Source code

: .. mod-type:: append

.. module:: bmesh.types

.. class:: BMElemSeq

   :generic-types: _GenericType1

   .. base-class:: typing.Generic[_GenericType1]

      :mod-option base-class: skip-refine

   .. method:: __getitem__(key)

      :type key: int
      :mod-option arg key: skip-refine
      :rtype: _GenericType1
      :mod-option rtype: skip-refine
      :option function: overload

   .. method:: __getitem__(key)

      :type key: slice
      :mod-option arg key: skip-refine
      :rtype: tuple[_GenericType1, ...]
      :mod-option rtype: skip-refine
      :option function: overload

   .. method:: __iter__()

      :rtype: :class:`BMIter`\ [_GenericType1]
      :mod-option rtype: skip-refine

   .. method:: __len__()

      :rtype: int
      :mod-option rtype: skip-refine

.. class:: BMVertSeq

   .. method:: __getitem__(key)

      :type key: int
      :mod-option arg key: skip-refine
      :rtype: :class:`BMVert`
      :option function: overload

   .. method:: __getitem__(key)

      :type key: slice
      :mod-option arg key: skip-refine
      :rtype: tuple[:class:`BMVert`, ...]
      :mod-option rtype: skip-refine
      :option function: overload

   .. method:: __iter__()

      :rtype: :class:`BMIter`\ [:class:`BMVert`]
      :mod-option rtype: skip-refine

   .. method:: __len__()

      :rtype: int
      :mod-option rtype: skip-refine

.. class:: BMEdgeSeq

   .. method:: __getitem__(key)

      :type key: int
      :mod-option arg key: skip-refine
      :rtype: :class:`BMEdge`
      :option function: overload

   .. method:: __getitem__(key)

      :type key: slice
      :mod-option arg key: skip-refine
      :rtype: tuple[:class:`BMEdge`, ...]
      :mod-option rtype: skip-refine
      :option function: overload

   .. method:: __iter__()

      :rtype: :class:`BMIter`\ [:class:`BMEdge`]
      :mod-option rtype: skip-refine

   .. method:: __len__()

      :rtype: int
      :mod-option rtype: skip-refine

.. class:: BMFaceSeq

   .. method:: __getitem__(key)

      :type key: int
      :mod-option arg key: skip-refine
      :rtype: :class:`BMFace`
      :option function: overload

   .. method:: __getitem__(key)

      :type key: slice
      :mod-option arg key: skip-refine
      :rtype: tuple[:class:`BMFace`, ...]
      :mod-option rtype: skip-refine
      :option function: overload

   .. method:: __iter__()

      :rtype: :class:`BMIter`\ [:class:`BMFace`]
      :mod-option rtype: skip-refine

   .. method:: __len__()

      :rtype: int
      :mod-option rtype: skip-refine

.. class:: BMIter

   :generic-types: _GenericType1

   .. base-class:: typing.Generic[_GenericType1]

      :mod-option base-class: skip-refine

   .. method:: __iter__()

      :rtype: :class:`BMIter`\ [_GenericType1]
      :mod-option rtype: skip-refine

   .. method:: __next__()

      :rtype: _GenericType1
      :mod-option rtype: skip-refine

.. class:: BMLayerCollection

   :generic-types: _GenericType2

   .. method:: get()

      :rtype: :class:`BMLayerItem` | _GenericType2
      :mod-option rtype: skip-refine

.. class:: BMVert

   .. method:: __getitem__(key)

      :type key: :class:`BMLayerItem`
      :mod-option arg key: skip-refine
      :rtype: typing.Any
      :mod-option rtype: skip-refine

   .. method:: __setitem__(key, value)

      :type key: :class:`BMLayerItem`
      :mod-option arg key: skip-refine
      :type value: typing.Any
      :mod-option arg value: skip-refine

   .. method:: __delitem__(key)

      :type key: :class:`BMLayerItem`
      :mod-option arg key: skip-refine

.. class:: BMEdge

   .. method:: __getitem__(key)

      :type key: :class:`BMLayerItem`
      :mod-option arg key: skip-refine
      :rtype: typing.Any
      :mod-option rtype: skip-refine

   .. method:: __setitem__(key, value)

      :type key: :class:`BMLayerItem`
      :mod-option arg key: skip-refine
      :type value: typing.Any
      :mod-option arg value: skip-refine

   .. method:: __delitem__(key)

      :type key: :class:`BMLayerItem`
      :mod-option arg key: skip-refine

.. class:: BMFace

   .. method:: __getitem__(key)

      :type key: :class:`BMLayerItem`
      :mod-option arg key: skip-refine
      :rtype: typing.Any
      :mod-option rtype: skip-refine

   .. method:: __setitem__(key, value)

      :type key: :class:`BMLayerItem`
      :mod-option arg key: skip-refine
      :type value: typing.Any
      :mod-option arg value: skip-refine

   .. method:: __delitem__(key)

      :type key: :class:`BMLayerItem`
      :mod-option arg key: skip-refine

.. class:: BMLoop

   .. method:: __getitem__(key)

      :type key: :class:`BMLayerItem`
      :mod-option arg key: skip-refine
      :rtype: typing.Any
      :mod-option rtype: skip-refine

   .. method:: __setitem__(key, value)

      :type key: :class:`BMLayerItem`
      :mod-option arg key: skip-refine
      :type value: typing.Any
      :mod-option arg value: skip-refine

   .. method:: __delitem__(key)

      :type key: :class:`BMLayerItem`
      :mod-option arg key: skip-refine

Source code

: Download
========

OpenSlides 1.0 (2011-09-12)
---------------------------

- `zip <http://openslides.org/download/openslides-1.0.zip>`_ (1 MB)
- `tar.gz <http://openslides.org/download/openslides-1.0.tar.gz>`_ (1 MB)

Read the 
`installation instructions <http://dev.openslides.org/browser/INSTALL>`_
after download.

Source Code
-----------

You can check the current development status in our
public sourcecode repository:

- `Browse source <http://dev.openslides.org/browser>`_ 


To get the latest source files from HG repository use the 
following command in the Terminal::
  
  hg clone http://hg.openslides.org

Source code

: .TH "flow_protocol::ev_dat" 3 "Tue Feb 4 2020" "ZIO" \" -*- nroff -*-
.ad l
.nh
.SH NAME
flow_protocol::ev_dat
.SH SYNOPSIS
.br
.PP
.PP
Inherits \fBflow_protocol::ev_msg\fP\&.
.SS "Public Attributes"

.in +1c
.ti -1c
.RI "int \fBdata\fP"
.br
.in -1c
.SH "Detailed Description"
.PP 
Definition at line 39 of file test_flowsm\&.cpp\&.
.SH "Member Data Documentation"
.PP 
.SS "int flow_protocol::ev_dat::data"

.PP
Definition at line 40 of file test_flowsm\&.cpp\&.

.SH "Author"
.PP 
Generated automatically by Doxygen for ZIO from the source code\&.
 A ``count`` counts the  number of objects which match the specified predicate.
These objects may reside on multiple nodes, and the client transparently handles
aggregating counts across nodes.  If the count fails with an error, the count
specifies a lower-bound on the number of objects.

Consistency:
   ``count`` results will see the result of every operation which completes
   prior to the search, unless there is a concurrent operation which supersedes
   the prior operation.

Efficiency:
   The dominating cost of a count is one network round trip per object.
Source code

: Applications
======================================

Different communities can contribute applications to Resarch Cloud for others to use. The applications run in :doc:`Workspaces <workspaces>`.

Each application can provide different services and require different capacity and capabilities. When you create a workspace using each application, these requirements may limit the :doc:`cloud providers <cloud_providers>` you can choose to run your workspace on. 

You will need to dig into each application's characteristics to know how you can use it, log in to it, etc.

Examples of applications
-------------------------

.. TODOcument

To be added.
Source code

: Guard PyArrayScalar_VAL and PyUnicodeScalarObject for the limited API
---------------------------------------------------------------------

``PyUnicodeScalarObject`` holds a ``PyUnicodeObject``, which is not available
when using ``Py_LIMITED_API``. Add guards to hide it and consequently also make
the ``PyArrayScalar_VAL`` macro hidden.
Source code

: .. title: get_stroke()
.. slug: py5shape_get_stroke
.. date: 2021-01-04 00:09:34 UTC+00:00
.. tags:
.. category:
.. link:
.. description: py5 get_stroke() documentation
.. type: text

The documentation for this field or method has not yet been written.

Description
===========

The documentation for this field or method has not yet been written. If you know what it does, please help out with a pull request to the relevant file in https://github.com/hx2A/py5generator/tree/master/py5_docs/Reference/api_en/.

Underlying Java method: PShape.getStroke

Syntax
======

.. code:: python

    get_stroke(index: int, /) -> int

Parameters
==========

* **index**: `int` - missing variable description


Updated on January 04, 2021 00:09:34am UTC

What is needed:
Above are the records. Copy every line in them holding "tuple".

Task result:
      :rtype: tuple[_GenericType1, ...]
      :rtype: tuple[:class:`BMVert`, ...]
      :rtype: tuple[:class:`BMEdge`, ...]
      :rtype: tuple[:class:`BMFace`, ...]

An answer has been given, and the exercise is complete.